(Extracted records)
——
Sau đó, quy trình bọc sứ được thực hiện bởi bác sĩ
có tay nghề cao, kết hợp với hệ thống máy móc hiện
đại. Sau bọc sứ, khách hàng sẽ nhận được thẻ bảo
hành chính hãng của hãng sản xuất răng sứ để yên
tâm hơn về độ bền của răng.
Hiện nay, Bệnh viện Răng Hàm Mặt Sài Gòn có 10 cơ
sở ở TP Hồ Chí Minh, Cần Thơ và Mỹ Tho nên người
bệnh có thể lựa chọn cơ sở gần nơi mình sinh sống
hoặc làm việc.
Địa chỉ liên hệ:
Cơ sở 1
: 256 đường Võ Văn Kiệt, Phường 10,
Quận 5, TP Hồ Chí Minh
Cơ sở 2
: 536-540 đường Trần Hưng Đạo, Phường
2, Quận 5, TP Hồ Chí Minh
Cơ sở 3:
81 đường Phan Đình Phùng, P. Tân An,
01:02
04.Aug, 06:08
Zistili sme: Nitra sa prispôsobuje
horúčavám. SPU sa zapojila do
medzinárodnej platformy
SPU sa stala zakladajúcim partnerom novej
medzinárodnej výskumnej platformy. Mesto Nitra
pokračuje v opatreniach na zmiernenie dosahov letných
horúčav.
——
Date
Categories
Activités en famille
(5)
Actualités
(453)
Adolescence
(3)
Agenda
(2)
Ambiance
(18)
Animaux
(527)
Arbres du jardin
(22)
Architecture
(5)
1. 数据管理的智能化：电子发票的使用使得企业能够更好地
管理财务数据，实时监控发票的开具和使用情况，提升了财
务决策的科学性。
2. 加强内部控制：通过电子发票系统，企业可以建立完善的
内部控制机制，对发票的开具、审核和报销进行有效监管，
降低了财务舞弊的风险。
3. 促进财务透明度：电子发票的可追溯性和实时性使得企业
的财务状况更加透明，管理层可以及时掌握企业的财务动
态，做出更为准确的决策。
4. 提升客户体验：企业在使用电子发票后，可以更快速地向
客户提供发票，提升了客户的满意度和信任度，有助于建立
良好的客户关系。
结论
——
**Task description**
Show each line in the records above that contains the word "đường".

**Output for this exercise**
: 256 đường Võ Văn Kiệt, Phường 10,
: 536-540 đường Trần Hưng Đạo, Phường
81 đường Phan Đình Phùng, P. Tân An,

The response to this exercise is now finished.